Given a (split connected reductive) root datum $\Psi$, there is another associated root datum $\Psi'$ and a morphism of root data $\Psi \to \Psi'$ called the canonical isogeny. My question is, is the canonical isogeny ever not an isomorphism?
I ask this question because I believe the answer is yes—simply from the name—but I don't see how it's possible. Specifically, it seems to me that $X \cong X/X_0 \oplus X/\tilde{Q}$, implying $\Psi \cong \Psi'$. What am I missing?
In the first chapter of the Corvallis proceedings (by Springer), a root datum is defined as a quadruple $\Psi = (X, \Phi, X^{\vee}, \Phi^{\vee})$, satisfying some axioms. Most relevant here are that $X$ and $X^{\vee}$ are dual free abelian groups of finite rank and $\Phi \subset X$ is a finite subset in bijection with $\Phi^{\vee} \subset X^{\vee}$. Given a root datum $\Psi$, we define $Q = \mathbb{Z} \Phi \subset X$ and $X_0 = (\Phi^{\vee})^{\perp} \subset X$. More generally, for any subgroup of a free abelian group $L \subset M$ we have $\tilde{L}$ is the maximal subgroup $L \subset \tilde{L} \subset M$ such that $\tilde{L}/L$ has finite order. Springer notes that $L = \tilde{L}$ if and only if $L$ is a direct summand of $M$, but note also that every element $\ell \in \tilde{L}$ has a multiple $m \ell \in L$, as well as $\tilde{\tilde{L}} = \tilde{L}$.
We have (Lemma 1.2) that $X_0 \cap Q = 0$, and $X_0 + Q$ is of finite index in $X$. It is easy to check that $X_0 = \tilde{X}_0$, and so both $X_0$ and $\tilde{Q}$ are direct summands of $X$, they span $X$, and they must have trivial intersection. Therefore we have both that $X \cong X_0 \oplus \tilde{Q}$ and $X \cong X/X_0 \oplus X/\tilde{Q}$. (Note: I believe this paragraph is correct as written, but it is not as strong as it appears. I was trying to claim that $X = X_0 \oplus \tilde{Q}$, which is not necessarily true—only that $X \supset X_0 \oplus \tilde{Q}$.)
How is it not the case that the canonical isogeny $f: X \to X/X_0 \oplus X/\tilde{Q}$ induces an isomorphism of root data? Is it some slightly more subtle possible difference in $\Phi$ "$\subset$" $X/X_0$ vs $\Phi \subset \tilde{Q}$ (and dual)? Or is the canonical isogeny actually necessarily an isomorphism of root data?

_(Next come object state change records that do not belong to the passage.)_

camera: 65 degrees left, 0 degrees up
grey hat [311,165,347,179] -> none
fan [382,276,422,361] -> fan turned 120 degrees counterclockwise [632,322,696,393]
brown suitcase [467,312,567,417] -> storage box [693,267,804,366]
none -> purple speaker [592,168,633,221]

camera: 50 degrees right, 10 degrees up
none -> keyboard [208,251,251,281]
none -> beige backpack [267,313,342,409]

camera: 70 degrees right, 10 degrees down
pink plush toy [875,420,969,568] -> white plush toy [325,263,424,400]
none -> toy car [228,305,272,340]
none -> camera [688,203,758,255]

I think I figured this out with the simplest example imaginable, $GL_2$. We have $X = \mathbb{Z}^2$, with basis $\{\lambda_1, \lambda_2\}$, where $\lambda_i \begin{pmatrix} t_1 & 0 \\ 0 & t_2 \end{pmatrix} = t_i$, and $\Phi = \{\pm(\lambda_1 - \lambda_2)\}$. Then $X_0 = \mathbb{Z}(\lambda_1 + \lambda_2)$ and $\tilde{Q} = Q = \mathbb{Z}(\lambda_1 - \lambda_2)$. Each is a direct summand and the two subgroups do have trivial intersection, but they are not complementary. Most immediately, $X_0 \oplus \tilde{Q} \subsetneq X$.
Basically I was thinking of lattices too much like vector spaces. In particular, the word "span" that I used in the question does not apply—despite being linearly independent and full rank, the subgroups $\tilde{Q}$ and $X_0$ do not necessarily generate $X$.